Only a number is required: the count of lines in the material below that contain "camera".

Excerpted records:
Content starts
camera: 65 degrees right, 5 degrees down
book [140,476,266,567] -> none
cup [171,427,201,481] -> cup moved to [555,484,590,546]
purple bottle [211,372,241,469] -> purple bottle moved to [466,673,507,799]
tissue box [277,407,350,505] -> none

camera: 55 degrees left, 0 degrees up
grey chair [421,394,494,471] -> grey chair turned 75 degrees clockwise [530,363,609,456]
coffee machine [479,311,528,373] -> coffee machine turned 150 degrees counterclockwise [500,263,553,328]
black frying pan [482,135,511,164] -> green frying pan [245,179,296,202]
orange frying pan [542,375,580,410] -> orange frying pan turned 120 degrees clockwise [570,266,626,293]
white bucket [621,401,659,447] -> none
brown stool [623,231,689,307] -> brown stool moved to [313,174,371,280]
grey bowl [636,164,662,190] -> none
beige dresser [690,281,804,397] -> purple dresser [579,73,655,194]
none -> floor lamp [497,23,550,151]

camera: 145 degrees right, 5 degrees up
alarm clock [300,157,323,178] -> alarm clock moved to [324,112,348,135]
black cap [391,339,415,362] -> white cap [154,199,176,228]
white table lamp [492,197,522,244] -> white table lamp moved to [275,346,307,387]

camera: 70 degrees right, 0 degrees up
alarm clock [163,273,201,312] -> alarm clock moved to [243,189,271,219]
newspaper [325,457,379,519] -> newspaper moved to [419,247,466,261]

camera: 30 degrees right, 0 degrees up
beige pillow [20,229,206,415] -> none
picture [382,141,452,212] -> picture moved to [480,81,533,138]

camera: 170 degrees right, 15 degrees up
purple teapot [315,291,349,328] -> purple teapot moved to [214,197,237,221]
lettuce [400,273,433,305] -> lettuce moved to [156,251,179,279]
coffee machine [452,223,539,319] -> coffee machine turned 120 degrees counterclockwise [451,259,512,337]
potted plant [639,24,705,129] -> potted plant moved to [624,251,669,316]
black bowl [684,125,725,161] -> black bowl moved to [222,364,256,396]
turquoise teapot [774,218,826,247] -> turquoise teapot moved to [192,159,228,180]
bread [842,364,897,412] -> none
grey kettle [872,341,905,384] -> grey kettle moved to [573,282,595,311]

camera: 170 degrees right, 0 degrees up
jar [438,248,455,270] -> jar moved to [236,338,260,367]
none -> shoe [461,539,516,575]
Content ends
Solution for this task: 7